* _Текст для чтения_
........

Историко-критическое введение в философию естествознания - Лукьянов Аркадий Викторович. Страница 33

Знание должно достичь самосознания. Только тогда оно становится истинным знанием. Знания не есть сами объекты. Это становится ясным, когда начинают спорить люди, имеющие подчас прямо противоположные представления об одном и том же изучаемом предмете. Приведём пример из социальной политики. Как только в российском обществе складывается напряжённая ситуация, активизируются три типа политических сил - коммунисты, либеральные демократы и монархисты. Каждая предлагает свои пути преодоления кризиса. Здесь снова сталкиваются три разных мегаспособа политического мышления. Принять какой-то один из них за основу - всё равно что дать совпасть тому или иному знанию с объектом (в данном случае в качестве объекта выступает экономическая и социокультурная ситуация в России). Но знание, совпадающее с объектом, отличается догматическим характером. "Знание, которое включает в себя не только объект мысли, но и представление о самом способе построения объекта, то есть сам фрагмент мышления - это то, что Фихте называл "знающее себя знание", "живое" знание" (Громыко Н.В. Указ. соч. - С. 62).

........

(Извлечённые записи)
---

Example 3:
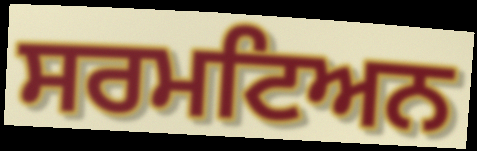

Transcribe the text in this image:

ਸਰਮਟਿਅਨ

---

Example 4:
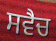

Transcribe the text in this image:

ਸਵੈਚ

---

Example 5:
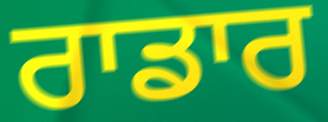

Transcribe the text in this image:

ਰਾਡਾਰ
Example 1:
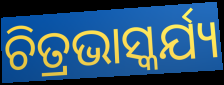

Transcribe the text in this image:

ଚିତ୍ରଭାସ୍କର୍ଯ୍ୟ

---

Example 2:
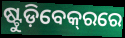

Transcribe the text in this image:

ଷ୍ଟୁଡ଼ିବେକ୍‌ରରେ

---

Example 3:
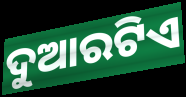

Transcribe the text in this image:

ଦୁଆରଟିଏ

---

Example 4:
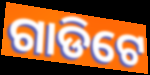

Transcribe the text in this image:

ଗାଡିଟେ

........

* _Части упражнения_
- 1) Перепишите все извлечённые строки выше, подставив «Copy» вместо «Transcribe» и ничего больше не меняя. Изображения в ответ не включайте.
- 2) Подхватите рассуждение о знании и самосознании и продолжите его после последнего приведённого предложения.

* _Ответы к упражнению_
- 1)
---

Example 3:

Copy the text in this image:

ਸਰਮਟਿਅਨ

---

Example 4:

Copy the text in this image:

ਸਵੈਚ

---

Example 5:

Copy the text in this image:

ਰਾਡਾਰ
Example 1:

Copy the text in this image:

ଚିତ୍ରଭାସ୍କର୍ଯ୍ୟ

---

Example 2:

Copy the text in this image:

ଷ୍ଟୁଡ଼ିବେକ୍‌ରରେ

---

Example 3:

Copy the text in this image:

ଦୁଆରଟିଏ

---

Example 4:

Copy the text in this image:

ଗାଡିଟେ

- 2)
Живое знание, или знание как Жизнь, не нуждается, полагал Фихте, ни в каком носителе; оно есть "бытие свободы" и, следовательно, "собственно самостоятельна свобода" (Фихте И.Г. Факты сознания //Он же. Соч. в 2-х т.: Т. 2. - СПб.: Мифрил, 1993. - С. 768). Однако в начале свобода этой жизни, как признаётся и сам Фихте, "некоторым образом связана" (Там же. - С. 767). Так, во времена Менделя о механизмах передачи наследственной информации было известно немногое. По этой причине его открытие не получило своевременного признания (законы Менделя были вторично переоткрыты К. Корренсом, К. Чермаком и Г. де Фризом в 1900 г.). Без этих законов дарвинизм, несмотря на присутствующий в нём актуальный принцип естественного отбора, не достигал уровня полноценной биологической теории. Что же касается менделевской генетики, то она достигла стадии самосознания после двух этапов, разделяемых открытиями двухцепочечной структуры ДНК и генетического кода (50-ые гг. ХХ века).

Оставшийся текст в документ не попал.